• DOCUMENT EXTRACT
^^^^^^^^

How Long Will it Take to Get a COVID-19 Vaccine to Market?
Vaccines and therapies can’t come soon enough for a world facing an unprecedented threat from COVID-19.
by Christa Myers, Process Engineer
Fortunately, the pharmaceutical industry has long been accustomed to a speed-to-market mentality. While developing new vaccines and treatments is a long road, the industry is pursuing every avenue to accelerate production. Collaboration is the solution to rapid deployment to take any new product from research and development through scale-up, into a commercial product.
Getting a product to market is usually about protecting the health and lives of a specific small pool of people that have a chronic condition. The COVID-19 pandemic is different. The product must protect a much larger pool of people from a severe but acute illness that is highly infectious. This novel coronavirus has changed the way we think about therapeutic products as well as vaccines.

^^^^^^^^

• SUPPLIED RECORDS

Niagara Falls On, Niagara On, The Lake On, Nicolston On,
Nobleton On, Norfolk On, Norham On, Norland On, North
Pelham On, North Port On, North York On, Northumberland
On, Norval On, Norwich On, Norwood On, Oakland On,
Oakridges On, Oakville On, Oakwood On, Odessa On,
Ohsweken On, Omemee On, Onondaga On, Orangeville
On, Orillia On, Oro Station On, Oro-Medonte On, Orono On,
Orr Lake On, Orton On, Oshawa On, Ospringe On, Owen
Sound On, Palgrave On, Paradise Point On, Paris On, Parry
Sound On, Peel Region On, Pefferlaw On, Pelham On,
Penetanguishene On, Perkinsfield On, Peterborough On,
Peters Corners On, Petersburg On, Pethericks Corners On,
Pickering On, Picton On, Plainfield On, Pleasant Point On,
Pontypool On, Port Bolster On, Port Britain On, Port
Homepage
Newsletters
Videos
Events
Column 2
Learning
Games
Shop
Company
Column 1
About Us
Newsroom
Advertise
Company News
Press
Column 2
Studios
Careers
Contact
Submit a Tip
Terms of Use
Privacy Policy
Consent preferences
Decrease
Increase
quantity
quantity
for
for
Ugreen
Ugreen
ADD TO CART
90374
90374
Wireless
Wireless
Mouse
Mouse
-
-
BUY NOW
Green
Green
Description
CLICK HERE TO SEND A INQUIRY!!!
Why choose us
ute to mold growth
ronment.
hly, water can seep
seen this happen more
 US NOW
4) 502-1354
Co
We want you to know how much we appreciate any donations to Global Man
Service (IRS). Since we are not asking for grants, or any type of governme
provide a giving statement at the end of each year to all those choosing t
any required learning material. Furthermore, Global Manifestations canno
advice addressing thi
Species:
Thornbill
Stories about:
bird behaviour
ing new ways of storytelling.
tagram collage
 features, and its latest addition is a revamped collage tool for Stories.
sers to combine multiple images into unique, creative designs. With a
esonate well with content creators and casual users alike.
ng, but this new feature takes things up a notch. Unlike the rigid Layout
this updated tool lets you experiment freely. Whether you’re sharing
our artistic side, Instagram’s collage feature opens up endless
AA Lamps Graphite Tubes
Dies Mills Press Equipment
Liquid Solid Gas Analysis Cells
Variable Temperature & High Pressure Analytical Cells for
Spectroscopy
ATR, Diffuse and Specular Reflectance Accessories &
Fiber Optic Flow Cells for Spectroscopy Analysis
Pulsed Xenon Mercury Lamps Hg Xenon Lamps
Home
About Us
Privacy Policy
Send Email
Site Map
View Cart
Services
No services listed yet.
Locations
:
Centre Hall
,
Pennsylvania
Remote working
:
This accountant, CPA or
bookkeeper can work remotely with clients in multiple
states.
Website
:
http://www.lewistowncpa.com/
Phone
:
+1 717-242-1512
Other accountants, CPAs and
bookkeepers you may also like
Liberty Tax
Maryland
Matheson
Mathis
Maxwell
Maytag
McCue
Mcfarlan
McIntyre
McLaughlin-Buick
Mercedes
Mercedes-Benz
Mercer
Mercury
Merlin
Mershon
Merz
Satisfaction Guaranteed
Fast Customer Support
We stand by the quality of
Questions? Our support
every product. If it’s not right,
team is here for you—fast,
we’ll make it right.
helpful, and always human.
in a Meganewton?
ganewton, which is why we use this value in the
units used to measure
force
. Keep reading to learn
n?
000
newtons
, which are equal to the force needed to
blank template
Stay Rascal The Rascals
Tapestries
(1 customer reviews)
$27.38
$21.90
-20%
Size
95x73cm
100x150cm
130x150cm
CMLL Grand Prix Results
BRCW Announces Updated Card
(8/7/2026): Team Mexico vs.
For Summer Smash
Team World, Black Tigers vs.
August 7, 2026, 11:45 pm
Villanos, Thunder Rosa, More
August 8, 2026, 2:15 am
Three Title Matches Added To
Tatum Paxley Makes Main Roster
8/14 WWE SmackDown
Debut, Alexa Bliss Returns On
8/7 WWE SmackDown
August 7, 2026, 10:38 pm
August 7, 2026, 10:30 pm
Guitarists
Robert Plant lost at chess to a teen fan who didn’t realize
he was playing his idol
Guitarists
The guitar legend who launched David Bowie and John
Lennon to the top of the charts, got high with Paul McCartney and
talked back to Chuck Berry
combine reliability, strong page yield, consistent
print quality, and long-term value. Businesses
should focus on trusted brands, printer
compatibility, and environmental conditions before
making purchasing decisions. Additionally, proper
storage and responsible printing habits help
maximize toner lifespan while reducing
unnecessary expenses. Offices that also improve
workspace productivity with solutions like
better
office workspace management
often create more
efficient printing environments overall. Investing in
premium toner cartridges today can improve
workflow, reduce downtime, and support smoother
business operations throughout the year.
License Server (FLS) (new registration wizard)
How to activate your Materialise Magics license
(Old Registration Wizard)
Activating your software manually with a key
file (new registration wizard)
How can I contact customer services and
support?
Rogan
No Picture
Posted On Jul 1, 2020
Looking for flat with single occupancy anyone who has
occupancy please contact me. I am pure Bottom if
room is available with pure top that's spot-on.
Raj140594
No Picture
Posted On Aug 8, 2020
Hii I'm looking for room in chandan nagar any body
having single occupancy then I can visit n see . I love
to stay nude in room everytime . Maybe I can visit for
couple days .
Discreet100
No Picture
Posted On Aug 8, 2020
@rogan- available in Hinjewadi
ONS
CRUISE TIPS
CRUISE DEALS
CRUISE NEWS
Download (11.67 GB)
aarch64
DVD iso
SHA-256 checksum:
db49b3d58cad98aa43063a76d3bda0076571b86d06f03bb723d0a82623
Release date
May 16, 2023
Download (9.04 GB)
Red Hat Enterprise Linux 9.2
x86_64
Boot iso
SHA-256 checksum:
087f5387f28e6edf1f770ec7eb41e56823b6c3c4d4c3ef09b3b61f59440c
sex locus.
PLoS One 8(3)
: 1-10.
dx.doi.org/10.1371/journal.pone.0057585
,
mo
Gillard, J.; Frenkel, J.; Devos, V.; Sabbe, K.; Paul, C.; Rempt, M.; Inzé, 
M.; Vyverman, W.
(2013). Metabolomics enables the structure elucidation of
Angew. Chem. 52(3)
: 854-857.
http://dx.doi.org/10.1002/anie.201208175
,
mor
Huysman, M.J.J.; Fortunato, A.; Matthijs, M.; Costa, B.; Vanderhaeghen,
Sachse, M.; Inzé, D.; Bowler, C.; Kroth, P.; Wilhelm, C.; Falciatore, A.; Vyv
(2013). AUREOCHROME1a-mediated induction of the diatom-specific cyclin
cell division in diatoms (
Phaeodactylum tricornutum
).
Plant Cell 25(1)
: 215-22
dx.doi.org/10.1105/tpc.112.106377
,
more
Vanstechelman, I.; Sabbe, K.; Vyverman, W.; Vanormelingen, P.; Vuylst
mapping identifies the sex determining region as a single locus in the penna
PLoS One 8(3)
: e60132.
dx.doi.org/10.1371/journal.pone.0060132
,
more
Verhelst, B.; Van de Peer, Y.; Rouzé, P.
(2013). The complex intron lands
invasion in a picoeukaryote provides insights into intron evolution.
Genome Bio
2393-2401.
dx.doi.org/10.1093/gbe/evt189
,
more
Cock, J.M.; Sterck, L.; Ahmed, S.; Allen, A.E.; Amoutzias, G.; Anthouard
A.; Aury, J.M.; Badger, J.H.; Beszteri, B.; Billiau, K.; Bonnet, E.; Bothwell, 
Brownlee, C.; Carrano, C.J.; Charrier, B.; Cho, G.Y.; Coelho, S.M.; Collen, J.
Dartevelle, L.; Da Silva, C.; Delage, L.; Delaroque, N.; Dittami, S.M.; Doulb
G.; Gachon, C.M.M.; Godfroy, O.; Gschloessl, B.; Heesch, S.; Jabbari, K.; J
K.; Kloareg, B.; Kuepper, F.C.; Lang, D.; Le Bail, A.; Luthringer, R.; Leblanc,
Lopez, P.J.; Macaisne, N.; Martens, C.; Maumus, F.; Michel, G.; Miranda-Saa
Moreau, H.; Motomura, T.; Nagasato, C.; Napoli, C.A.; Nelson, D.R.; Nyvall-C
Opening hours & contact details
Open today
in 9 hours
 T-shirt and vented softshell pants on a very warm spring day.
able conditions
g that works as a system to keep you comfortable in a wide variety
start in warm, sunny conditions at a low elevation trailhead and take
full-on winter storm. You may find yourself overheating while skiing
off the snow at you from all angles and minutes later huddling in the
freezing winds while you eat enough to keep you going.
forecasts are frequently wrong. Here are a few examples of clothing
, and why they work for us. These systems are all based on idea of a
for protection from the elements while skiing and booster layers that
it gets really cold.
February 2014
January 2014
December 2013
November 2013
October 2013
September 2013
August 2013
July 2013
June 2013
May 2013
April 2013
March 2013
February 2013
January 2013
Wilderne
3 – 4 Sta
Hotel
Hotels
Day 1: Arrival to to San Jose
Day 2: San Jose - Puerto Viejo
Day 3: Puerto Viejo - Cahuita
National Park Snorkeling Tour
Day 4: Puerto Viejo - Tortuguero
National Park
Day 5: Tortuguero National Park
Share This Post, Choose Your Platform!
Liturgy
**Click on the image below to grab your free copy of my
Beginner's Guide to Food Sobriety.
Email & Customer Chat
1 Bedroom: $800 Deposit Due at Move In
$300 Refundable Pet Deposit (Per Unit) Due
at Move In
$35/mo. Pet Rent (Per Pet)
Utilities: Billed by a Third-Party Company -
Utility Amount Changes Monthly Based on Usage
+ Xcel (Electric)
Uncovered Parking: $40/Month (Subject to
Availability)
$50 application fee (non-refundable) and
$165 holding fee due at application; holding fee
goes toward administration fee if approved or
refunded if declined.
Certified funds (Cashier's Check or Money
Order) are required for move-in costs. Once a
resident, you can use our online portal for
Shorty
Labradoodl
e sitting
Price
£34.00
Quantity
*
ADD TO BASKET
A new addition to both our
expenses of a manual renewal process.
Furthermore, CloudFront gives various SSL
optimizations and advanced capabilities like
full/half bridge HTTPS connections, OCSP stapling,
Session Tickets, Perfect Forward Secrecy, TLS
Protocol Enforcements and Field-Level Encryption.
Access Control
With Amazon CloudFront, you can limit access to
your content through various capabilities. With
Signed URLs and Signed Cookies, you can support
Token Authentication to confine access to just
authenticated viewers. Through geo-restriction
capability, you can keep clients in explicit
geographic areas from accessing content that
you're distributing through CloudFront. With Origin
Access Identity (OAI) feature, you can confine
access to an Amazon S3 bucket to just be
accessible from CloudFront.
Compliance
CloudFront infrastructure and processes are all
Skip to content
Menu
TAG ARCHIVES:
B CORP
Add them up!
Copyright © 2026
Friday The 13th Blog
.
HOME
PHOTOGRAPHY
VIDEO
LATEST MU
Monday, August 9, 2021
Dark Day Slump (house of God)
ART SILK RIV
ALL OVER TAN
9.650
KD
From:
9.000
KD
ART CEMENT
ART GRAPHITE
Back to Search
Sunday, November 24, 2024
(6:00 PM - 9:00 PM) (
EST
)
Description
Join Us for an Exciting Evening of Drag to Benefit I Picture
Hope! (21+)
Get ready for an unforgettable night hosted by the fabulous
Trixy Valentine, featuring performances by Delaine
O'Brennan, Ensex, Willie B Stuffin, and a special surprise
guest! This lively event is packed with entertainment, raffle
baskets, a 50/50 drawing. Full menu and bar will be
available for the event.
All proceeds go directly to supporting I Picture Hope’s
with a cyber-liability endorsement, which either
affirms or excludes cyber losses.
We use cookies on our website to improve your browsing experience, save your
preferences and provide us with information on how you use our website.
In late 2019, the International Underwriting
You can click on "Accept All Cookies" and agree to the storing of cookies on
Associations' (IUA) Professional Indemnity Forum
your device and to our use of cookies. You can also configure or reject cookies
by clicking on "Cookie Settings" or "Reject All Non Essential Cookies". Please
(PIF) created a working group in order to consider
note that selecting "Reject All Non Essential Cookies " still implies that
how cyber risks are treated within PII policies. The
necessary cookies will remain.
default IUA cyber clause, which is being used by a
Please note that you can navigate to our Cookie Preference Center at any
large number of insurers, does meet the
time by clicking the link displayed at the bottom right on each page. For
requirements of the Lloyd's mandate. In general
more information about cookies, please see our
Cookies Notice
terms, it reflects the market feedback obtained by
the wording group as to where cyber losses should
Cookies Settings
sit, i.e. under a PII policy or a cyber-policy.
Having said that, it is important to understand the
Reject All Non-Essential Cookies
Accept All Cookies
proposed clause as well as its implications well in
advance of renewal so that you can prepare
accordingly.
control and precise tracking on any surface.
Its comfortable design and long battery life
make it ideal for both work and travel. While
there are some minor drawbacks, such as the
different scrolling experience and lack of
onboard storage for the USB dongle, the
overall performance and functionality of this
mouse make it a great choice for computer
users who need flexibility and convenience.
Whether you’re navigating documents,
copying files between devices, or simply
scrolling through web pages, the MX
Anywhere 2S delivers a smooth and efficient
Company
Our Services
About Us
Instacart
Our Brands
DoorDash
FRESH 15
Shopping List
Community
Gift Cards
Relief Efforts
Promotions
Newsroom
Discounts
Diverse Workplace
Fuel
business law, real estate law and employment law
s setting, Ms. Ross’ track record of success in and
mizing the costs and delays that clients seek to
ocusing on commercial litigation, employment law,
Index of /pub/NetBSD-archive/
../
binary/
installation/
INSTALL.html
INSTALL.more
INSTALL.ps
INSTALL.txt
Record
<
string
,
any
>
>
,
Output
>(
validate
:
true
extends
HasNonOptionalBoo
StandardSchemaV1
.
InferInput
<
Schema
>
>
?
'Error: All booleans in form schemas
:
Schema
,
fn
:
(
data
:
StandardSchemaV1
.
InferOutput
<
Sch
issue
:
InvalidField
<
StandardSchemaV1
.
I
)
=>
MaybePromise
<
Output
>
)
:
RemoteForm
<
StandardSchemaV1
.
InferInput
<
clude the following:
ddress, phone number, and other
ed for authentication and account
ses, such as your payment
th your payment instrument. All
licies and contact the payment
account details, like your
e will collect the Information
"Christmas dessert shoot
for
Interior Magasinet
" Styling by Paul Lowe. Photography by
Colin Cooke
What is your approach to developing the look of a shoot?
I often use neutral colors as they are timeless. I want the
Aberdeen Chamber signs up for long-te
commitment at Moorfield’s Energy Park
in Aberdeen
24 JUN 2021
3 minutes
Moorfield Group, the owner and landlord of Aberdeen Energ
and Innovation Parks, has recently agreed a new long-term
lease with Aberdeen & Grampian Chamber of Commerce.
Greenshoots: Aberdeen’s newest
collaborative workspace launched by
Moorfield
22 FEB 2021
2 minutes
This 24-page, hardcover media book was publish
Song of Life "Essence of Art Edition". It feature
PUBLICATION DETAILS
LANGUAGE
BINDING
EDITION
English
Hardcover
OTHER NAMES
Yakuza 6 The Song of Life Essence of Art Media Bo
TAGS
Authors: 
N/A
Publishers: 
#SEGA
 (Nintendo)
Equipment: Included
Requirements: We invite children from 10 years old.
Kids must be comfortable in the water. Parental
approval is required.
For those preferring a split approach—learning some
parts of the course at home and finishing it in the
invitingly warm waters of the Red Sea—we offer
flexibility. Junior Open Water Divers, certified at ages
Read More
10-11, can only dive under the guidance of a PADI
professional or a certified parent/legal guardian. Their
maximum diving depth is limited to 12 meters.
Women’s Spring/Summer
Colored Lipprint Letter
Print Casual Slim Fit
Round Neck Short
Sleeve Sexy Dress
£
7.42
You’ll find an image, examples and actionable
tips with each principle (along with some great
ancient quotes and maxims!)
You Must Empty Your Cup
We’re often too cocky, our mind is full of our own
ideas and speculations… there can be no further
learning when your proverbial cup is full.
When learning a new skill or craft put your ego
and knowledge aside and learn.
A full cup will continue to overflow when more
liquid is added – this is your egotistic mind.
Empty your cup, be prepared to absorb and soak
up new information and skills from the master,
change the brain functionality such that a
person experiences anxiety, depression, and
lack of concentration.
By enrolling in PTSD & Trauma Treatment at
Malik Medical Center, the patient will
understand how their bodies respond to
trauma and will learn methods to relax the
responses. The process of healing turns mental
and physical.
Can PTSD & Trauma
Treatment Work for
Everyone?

^^^^^^^^

• TO DO
a - List the stages the vaccine article names for taking a new product to market.
b - Copy from the vaccine article the passage between "by Christa Myers, Process" and "well as vaccines.", inclusive.
c - Why does the vaccine article say the COVID-19 pandemic is different when it comes to getting a product to market?
The records come from a different source than the text.

• OUTPUTS FOR THE TASKS
a - Research and development, scale-up, and commercial product.

b -
by Christa Myers, Process Engineer
Fortunately, the pharmaceutical industry has long been accustomed to a speed-to-market mentality. While developing new vaccines and treatments is a long road, the industry is pursuing every avenue to accelerate production. Collaboration is the solution to rapid deployment to take any new product from research and development through scale-up, into a commercial product.
Getting a product to market is usually about protecting the health and lives of a specific small pool of people that have a chronic condition. The COVID-19 pandemic is different. The product must protect a much larger pool of people from a severe but acute illness that is highly infectious. This novel coronavirus has changed the way we think about therapeutic products as well as vaccines.

c - Usually a product is brought to market to protect a specific small pool of people with a chronic condition. For COVID-19, the product must protect a much larger pool of people from a severe but acute illness that is highly infectious.